How much is sequential performance demand going to increase versus parallelised demand? From the design criteria for Cell, the idea was to create a processor from scratch to deal with data processing that current 'sequential' processors aren't ideally suited for, and that me makes sense. I think a lot of computer theory has evolved around the evolving CPU architectures, and it's good to step back and think 'if we consider the problems we'll have to tackle, what sort of a processor would be best suited for that?' without concerning yourself about programming theory too much and running current algorithms.I just think it's a bad idea to give up sequential performance. Amdahl's law will f*ck over those that do.
At the moment there's a lot of devs I'm sure looking at the code they've been writing to date and thinking 'there's no way this algorithm is going to be able to be spread cross multiple cores' and wanting one core that can really eek out the performance of it's silicon, but parallelism across the board is in it's infancy. We're already hearing about problems regarded as a bad fit for parallelism being reworked to fit very well, both on Cell and GPGPU. Personally, using my Tea Leaves of Infallibility, I think the way problems are tackled is going to shift towards parallelism and the need for the serialised execution thread is going to remain limited.
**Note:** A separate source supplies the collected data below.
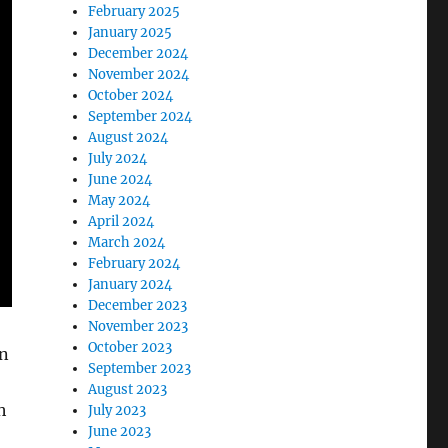
February 2025
January 2025
December 2024
November 2024
October 2024
September 2024
August 2024
July 2024
June 2024
May 2024
April 2024
March 2024
February 2024
January 2024
December 2023
November 2023
October 2023
in
September 2023
August 2023
h
July 2023
June 2023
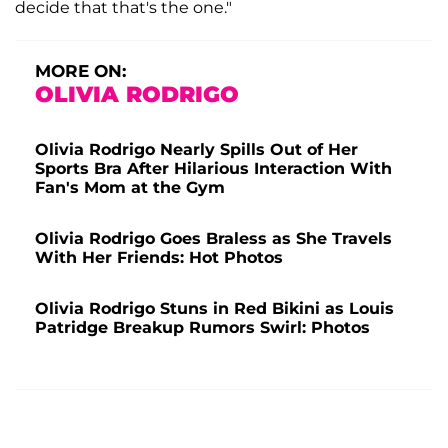
decide that that's the one."
MORE ON:
OLIVIA RODRIGO
Olivia Rodrigo Nearly Spills Out of Her
Sports Bra After Hilarious Interaction With
Fan's Mom at the Gym
Olivia Rodrigo Goes Braless as She Travels
With Her Friends: Hot Photos
Olivia Rodrigo Stuns in Red Bikini as Louis
Patridge Breakup Rumors Swirl: Photos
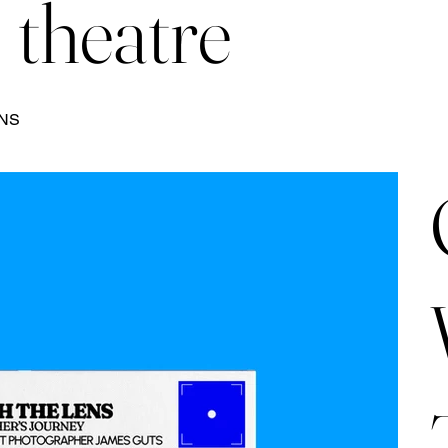
theatre
ENS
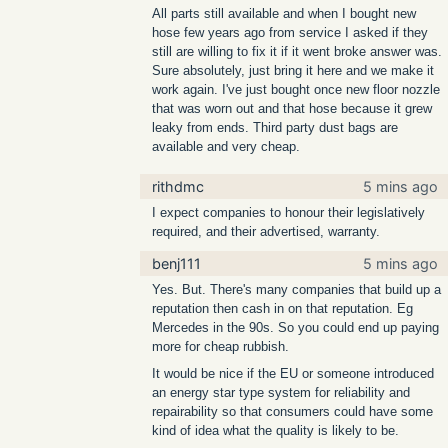
All parts still available and when I bought new
hose few years ago from service I asked if they
still are willing to fix it if it went broke answer was.
Sure absolutely, just bring it here and we make it
work again. I've just bought once new floor nozzle
that was worn out and that hose because it grew
leaky from ends. Third party dust bags are
available and very cheap.
rithdmc
5 mins ago
I expect companies to honour their legislatively
required, and their advertised, warranty.
benj111
5 mins ago
Yes. But. There's many companies that build up a
reputation then cash in on that reputation. Eg
Mercedes in the 90s. So you could end up paying
more for cheap rubbish.
It would be nice if the EU or someone introduced
an energy star type system for reliability and
repairability so that consumers could have some
kind of idea what the quality is likely to be.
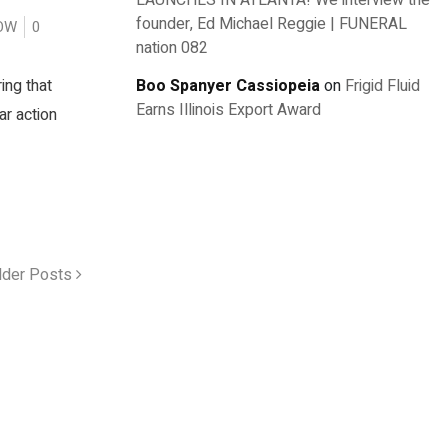
LAUNCHES IN ATLANTA! We interview the
founder, Ed Michael Reggie | FUNERAL
OW
0
nation 082
ing that
Boo Spanyer Cassiopeia
on
Frigid Fluid
Earns Illinois Export Award
ar action
lder Posts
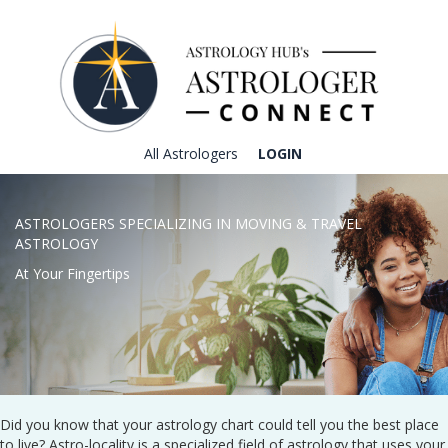
All Astrologers
LOGIN
ASTROLOGERS SPECIALIZING IN MOVING & TRAVEL
ASTROLOGY
At Your Fingertips
Did you know that your astrology chart could tell you the best place
to live? Astro-locality is a specialized field of astrology that uses your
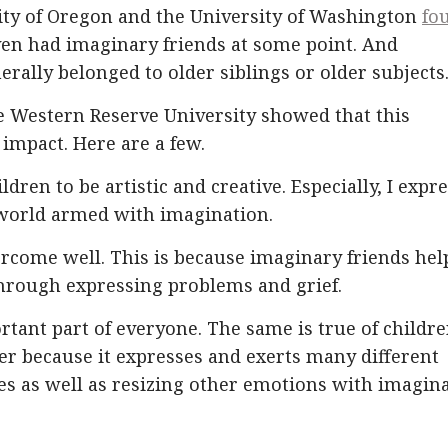
sity of Oregon and the University of Washington
fo
even had imaginary friends at some point. And
erally belonged to older siblings or older subjects
se Western Reserve University showed that this
 impact. Here are a few.
ildren to be artistic and creative. Especially, I expr
world armed with imagination.
vercome well. This is because imaginary friends hel
 through expressing problems and grief.
tant part of everyone. The same is true of childre
tter because it expresses and exerts many different
les as well as resizing other emotions with imagin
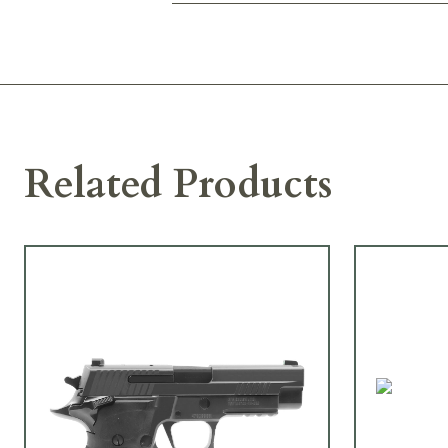
Related Products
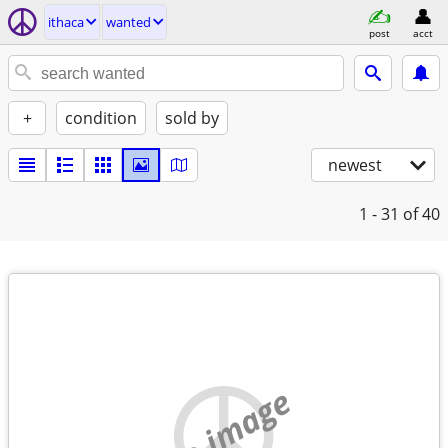
ithaca
wanted
post
acct
+
condition
sold by
newest
1 - 31
of 40
no image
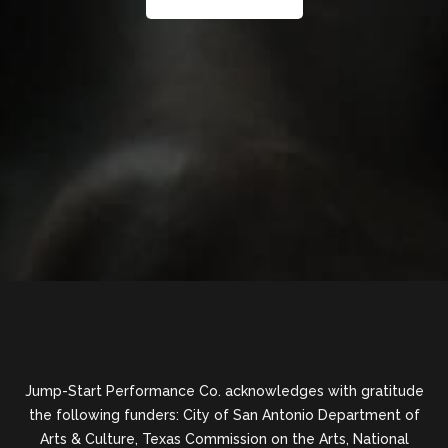
Jump-Start Performance Co. acknowledges with gratitude
the following funders: City of San Antonio Department of
Arts & Culture, Texas Commission on the Arts, National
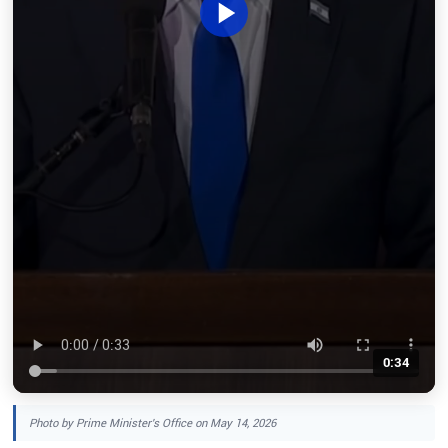
0:34
Photo by Prime Minister's Office on May 14, 2026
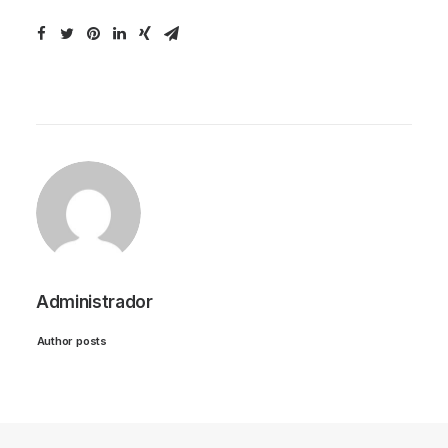
Administrador
Author posts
At the end of the day, perhaps the serial core in a multicore architecture won't need to progress far beyond something like an A64, and the focus for processor advancement will be on both the supplimentary cores, and the memory interfacing, both intracore and to try and get past that damned slow main memory!
I'll also note that there'll likely remain different designs for server processors and home/workstation/console processors, due to the fundamentally different workloads.